Eu gostaria de dar um modesto palpite numa discussão interminável que rola por aí quando as pessoas folheiam um jornal e lêem as famosas “Listas dos Mais Vendidos”. Vão lendo os nomes que aparecem e dizem: “Isto é uma injustiça! Paulo Coelho não é escritor. Não escreve nada que preste... E olhe aqui: o livro de Dona Lily Marinho na lista! Ela não é escritora. Lair Ribeiro não é escritor, Içami Tiba também não é, Pasquale Cipro Neto também não... O que diabo esse pessoal, que não é escritor, está fazendo numa lista dos mais vendidos?!”

Se você pensa assim, caro leitor, permita-me discordar. Todos esses cidadãos, e muitos outros, são escritores, sim, pela simples razão de que escreveram e publicaram livros. Escritor é quem escreve, não é mesmo? Podemos, no máximo, maldar que pagaram a alguém para fazê-lo. Quando a esfuziante Adriane Galisteu publicou suas memórias do tempo de namoro com Ayrton Senna, eu me permiti um breve momento de dúvida sobre os pendores daquela senhorita para os processos sintáticos de articulação do discurso, e ousei supor que ela teria contratado um “ghost-writer”. Bastou-me, no entanto, folhear o livro para ter certeza de que foi ela mesma quem escreveu aquilo.

Sim, companheiros, trago para vocês esta má notícia: Adriane Galisteu é escritora, e nada podemos fazer quanto a isto.
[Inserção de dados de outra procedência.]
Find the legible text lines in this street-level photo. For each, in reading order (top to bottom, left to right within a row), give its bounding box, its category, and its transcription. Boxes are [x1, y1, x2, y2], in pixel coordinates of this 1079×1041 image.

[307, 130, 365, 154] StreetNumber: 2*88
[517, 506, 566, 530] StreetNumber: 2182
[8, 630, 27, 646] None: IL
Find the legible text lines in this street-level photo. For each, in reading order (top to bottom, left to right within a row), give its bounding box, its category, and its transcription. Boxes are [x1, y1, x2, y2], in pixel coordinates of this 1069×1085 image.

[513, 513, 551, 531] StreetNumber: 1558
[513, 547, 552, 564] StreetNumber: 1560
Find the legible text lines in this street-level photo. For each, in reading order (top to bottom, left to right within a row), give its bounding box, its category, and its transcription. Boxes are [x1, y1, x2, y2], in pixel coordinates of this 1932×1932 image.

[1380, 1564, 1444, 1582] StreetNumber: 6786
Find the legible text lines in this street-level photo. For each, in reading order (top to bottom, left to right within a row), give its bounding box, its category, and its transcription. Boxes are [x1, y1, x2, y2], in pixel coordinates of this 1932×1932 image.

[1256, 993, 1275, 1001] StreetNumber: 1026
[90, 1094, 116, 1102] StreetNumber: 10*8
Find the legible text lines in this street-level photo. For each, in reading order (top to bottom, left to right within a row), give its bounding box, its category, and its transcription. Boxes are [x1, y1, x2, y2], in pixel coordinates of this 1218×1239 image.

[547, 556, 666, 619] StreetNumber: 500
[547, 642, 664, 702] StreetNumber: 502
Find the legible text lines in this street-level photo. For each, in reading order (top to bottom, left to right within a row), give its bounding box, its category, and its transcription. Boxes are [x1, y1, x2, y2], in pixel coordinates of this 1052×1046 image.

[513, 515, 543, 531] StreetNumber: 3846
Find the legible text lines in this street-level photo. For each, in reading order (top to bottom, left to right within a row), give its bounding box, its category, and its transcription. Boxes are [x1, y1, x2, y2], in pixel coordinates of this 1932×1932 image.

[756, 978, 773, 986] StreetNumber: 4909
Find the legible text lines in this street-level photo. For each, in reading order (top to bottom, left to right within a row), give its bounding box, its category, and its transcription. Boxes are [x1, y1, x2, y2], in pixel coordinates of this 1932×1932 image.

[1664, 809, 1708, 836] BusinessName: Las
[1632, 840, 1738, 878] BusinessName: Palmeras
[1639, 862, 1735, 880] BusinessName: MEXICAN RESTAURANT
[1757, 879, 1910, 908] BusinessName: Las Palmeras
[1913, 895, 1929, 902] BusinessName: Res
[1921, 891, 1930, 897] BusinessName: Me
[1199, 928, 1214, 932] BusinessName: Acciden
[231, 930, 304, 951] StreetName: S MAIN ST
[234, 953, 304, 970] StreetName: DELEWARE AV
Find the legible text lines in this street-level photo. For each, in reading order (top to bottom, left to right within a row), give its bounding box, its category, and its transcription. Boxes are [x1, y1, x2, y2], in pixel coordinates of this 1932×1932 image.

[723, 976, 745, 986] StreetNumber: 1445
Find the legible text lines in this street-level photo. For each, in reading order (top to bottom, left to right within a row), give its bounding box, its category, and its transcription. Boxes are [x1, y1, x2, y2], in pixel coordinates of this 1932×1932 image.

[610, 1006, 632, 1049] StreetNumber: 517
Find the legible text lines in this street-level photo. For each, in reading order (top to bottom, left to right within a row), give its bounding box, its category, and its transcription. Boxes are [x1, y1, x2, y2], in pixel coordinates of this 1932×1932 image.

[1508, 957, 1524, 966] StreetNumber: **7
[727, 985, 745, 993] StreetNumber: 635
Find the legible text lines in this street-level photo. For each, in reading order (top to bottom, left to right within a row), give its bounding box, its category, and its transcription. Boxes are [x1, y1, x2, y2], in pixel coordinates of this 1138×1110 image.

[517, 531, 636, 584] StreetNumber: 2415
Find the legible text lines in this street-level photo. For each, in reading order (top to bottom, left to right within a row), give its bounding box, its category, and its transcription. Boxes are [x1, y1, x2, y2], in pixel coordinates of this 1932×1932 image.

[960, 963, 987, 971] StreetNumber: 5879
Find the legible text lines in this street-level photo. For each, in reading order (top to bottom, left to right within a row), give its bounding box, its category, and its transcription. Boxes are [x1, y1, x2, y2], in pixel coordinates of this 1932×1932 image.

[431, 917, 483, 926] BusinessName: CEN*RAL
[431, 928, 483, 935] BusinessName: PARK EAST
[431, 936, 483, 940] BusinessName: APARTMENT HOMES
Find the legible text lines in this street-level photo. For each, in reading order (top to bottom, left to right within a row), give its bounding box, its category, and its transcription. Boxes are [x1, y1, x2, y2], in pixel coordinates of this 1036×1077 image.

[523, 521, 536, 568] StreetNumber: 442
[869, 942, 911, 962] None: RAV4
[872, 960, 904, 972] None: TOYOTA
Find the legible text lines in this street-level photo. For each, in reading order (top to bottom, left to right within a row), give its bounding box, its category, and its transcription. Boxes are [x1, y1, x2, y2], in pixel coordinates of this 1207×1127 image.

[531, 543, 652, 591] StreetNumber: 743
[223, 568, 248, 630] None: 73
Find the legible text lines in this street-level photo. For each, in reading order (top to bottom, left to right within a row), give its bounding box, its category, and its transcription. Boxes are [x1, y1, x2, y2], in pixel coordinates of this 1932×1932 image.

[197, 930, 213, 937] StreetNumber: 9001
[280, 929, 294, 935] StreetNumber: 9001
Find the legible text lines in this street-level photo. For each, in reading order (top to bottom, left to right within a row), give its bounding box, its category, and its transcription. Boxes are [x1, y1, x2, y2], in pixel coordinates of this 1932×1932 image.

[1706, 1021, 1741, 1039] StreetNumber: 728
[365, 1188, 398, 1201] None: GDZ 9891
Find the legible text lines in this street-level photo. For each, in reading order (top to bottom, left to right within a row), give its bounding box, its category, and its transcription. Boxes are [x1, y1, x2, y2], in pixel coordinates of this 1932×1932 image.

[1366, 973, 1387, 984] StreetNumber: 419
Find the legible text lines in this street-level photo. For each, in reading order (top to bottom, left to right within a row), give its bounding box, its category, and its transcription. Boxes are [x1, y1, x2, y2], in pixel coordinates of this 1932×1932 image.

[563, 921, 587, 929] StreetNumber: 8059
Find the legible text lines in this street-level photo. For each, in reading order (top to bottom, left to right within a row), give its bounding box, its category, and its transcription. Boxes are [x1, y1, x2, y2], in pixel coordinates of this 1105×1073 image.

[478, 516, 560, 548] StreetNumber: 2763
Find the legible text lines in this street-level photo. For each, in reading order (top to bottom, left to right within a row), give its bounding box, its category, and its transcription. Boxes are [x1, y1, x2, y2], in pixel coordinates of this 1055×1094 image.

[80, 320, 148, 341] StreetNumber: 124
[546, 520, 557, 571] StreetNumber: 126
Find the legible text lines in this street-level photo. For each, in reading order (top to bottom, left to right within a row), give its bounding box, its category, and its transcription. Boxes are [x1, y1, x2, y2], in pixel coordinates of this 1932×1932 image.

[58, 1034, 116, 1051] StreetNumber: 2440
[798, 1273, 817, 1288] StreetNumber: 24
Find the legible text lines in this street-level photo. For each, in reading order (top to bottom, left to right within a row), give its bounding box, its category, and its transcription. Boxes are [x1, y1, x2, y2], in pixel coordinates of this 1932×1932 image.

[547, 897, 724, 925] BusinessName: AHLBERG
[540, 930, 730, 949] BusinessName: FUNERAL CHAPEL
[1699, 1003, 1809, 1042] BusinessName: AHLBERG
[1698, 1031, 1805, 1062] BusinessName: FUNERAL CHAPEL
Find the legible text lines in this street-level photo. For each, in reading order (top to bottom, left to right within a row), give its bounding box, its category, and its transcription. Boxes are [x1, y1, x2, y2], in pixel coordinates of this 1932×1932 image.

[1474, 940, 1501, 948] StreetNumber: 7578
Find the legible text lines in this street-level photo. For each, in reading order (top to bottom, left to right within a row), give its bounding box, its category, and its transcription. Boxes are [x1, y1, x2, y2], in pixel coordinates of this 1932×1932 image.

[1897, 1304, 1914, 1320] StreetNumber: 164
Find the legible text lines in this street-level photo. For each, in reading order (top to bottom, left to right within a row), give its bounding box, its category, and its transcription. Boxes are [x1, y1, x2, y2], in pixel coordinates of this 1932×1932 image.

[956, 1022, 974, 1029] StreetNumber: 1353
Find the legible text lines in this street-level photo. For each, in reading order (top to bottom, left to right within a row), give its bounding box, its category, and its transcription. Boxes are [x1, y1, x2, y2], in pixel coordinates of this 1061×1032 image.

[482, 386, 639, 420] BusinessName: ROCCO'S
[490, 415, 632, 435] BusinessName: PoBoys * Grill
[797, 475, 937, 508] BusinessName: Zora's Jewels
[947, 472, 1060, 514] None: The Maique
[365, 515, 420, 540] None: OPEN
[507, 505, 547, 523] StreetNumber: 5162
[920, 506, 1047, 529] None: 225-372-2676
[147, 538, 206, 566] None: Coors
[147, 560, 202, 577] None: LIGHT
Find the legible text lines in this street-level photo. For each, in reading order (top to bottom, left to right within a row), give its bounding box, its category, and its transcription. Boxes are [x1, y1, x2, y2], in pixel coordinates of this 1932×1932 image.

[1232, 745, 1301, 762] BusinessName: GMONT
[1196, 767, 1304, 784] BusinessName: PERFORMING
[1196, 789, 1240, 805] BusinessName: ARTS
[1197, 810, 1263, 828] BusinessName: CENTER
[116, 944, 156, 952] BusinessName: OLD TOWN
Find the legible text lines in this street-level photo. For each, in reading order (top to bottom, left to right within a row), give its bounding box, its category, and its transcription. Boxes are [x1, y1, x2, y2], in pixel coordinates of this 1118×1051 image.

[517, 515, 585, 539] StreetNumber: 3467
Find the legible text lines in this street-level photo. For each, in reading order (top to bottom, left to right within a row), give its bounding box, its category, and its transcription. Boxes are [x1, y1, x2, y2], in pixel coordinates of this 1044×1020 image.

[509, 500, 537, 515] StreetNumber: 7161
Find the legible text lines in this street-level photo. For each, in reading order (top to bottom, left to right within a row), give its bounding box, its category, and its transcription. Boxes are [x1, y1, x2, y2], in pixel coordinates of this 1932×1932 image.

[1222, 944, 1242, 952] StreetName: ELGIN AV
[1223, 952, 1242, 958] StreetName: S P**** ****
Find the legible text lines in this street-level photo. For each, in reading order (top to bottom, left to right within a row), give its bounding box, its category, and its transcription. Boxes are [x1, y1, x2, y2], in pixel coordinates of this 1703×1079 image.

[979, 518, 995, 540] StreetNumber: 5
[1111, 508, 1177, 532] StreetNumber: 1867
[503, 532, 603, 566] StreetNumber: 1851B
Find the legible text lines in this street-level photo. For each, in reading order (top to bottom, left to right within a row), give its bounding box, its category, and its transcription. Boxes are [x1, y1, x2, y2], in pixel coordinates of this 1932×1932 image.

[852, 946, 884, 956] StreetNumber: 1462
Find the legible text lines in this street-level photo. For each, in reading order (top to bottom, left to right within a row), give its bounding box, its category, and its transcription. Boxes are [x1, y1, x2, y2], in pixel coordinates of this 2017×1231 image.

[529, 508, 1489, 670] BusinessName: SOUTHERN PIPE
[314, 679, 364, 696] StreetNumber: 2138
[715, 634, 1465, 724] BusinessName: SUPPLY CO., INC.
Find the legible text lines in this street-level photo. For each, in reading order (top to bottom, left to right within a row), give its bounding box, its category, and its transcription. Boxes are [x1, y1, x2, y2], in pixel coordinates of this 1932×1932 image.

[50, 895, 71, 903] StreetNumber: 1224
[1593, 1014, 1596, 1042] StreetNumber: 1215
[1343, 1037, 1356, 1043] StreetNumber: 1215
Escritor não é quem escreve bem: é quem escreve. (Eu, por exemplo, digo a todo mundo que sou cantor; alguém me nega este direito?) Quem escreve um livro de auto-ajuda, um livro de viagens, um livro de “pensamentos”, é escritor; quem escreve uma biografia é escritor. Estas pessoas lidam com a palavra escrita, com o discurso verbal, e têm o direito de se proclamarem escritores. Sem falar que há escritores técnicos, escritores especializados, que publicam livros sobre Gastroenterologia, sobre Jardinagem, sobre Direito Constitucional, sobre Informática. São escritores, sim senhor. Usam o discurso verbal para expor idéias ou agrupar informações sobre as suas respectivas áreas de trabalho.

O que esses indivíduos não são é literatos. Eles não praticam a arte da Literatura, a qual, por coincidência, também se manifesta através do discurso verbal. Toda Literatura se manifesta pelo discurso verbal, embora nem todo discurso verbal seja Literatura. A arte da Literatura, cujo praticante pode ser chamado de “Literato” (acho uma palavra horrível, mas na falta de outra, vá ficando esta) envolve a ficção (o romance, o conto, a novela, etc.), a poesia, a crônica (que tem uma interface com o Jornalismo), a Dramaturgia (que tem uma interface com o Teatro), etc. Quem pratica isto é, além de escritor, literato, e aí tenho outra má notícia, porque não é preciso ser um bom literato para ser literato. O pior literato que você imaginar é tão literato quanto Machado de Assis. Quem os define não é a qualidade do que produzem, é a natureza da atividade a que se dedicam.